[RECORDS FOR THIS EXERCISE — start]

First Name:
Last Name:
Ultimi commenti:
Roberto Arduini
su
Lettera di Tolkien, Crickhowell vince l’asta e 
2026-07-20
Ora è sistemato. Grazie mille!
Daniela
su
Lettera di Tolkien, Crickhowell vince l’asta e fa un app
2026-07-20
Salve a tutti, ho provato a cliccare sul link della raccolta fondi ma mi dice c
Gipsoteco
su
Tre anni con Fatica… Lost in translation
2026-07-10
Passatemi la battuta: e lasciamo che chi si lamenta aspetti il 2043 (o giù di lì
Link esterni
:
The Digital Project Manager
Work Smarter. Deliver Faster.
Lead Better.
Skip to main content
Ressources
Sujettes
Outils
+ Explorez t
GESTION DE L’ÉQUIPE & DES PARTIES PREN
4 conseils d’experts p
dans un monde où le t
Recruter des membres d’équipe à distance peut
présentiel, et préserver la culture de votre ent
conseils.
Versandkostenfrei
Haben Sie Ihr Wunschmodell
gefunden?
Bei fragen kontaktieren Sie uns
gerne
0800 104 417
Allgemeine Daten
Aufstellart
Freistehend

[RECORDS FOR THIS EXERCISE — finish]

## WORK REQUEST
Your answer should consist of the lines from the line with "Recruter des membres d’équipe à distance peut" through the last line of the data, set down exactly, both included.

## ANSWER TO THIS EXERCISE
Recruter des membres d’équipe à distance peut
présentiel, et préserver la culture de votre ent
conseils.
Versandkostenfrei
Haben Sie Ihr Wunschmodell
gefunden?
Bei fragen kontaktieren Sie uns
gerne
0800 104 417
Allgemeine Daten
Aufstellart
Freistehend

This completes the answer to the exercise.